Jeremiah 47:6-7 - Homilies By A.f. Muir
The sword of Jehovah.
I. A PERSONIFICATION OF DIVINE WRATH . "Sword of Jehovah" is an expression that seems to suggest the Philistines as the sneakers: "for though not bad Hebrew, it has a foreign sound, and makes the impression that the speakers attribute the sword raging against them only unwillingly and hesitatingly to Jehovah" (Naegelsbach). God in his true character is still unknown, but conscience witnesses to him as a dimly realized agent of moral recompense. Such language tells:
1 . How ceaseless and terrible is the judgment of the heathen world. Ezekiel uses the same figure in relation to the Amorites ( Ezekiel 21:30 ). "There is no peace, saith my God, to the wicked;" "Surely thou wilt slay the wicked, O God" ( Psalms 139:19 ); "When they shall say, Peace and safety; then sudden destruction cometh upon them," etc. ( 1 Thessalonians 5:3 ).

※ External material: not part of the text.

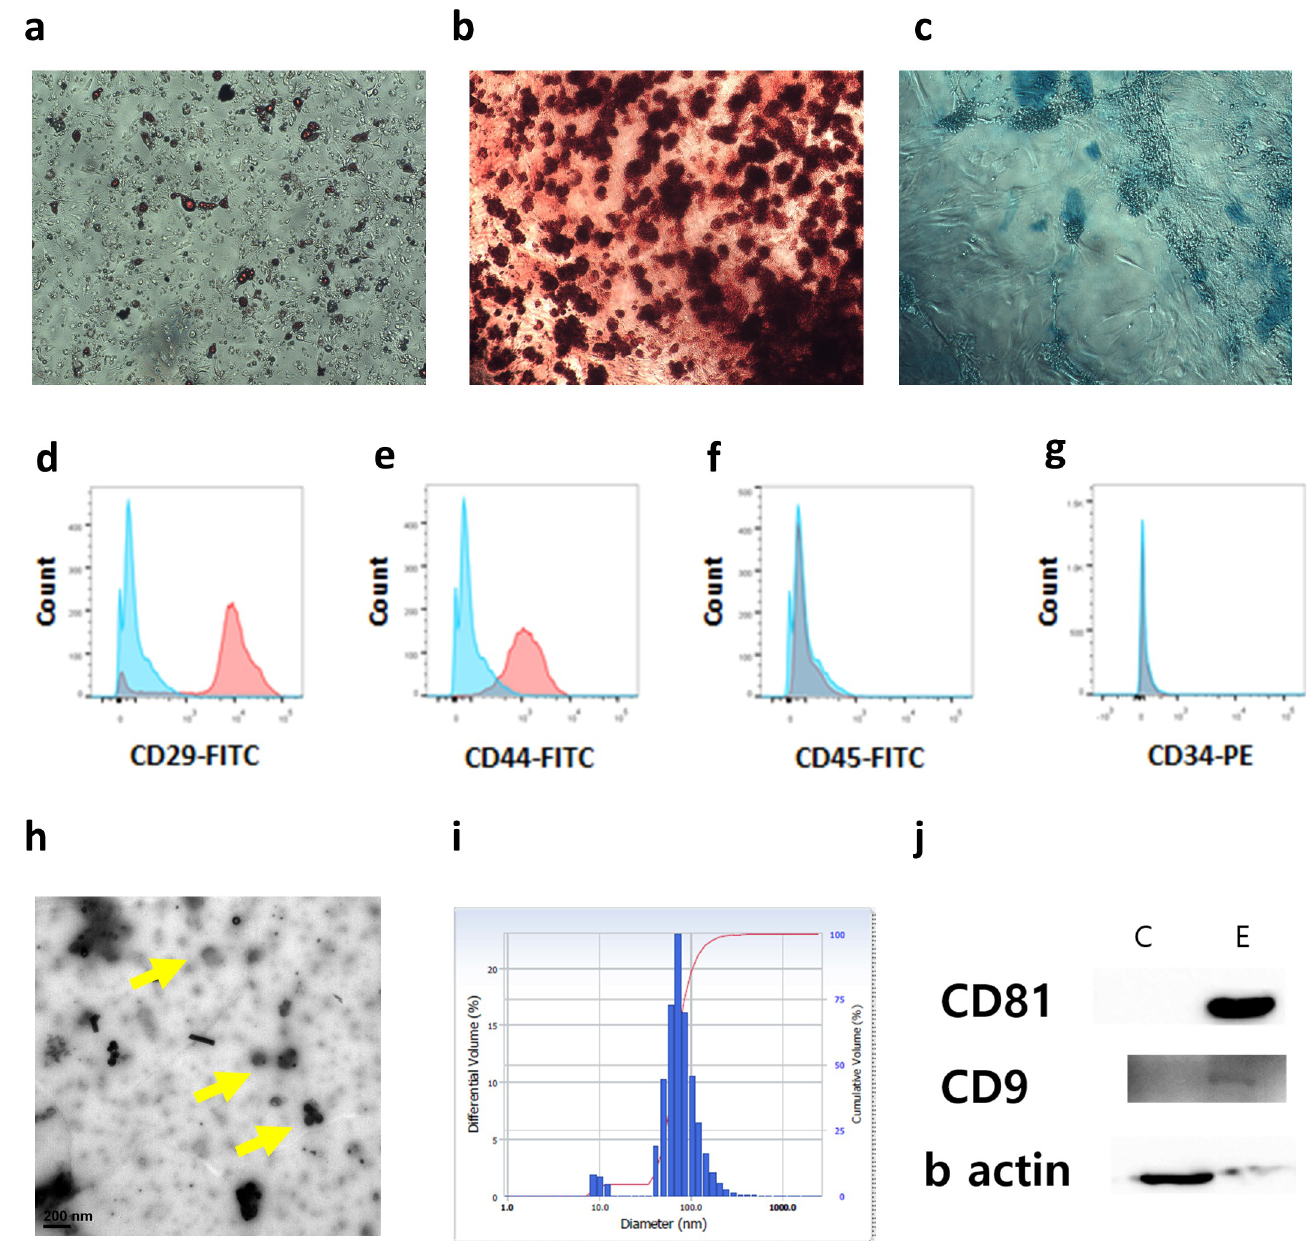
Fig 1. cAT-MSC characterization and cAT-MSC derived EV characterization. To identify multilineage differentiation, cAT-MSC were differentiated into (a) adipocyte, (b) osteocyte and (c) chondrocyte. Differentiated cells were stained each specific dye. (d-g) To immunotype, the markers of cAT-MCS were analyzed with CD29, CD44 as positive and CD45, CD 34 as negative. (h) In electron microscopic analysis, EVs were measured as 50-100nm. (i) Through a particles-size analyzer, the diameter of EVs was confirmed as around 100nm. (j) CD81 and CD 9, surface marker of EV, were confirmed as positive and β -actin was confirmed as negative in western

2 . Of ignorance and moral distance from God. He is only conceived of as a God of vengeance—an all but impersonal fate.
3 . Of the helplessness and superstitious dread of sinners. An imperfect knowledge is eked out and distorted by a diseased imagination. All moral strength seems to have gone out of them.
II. EXPLAINED AND JUSTIFIED AS A DIVINE APPOINTMENT . At first the answer of the prophet appears little other than a repetition of the Philistines' thought; but it is far more.
1 . This is not blind fate, but judgment strictly meted out and determined.
2 . It declares, in effect, that the wicked cannot be suffered to remain on the earth. They must be subjects of continual and exterminating judgment. There is no escape. Is this so? Yes, so long as they remain impenitent and at a distance from him. Is it contradictory, then, for Zechariah to prophecy the conversion of the Philistines? The rightful end of judgment is mercy. The sinner is driven into the arms of the Divine love. Our helplessness prepares for the reception of his salvation.—M.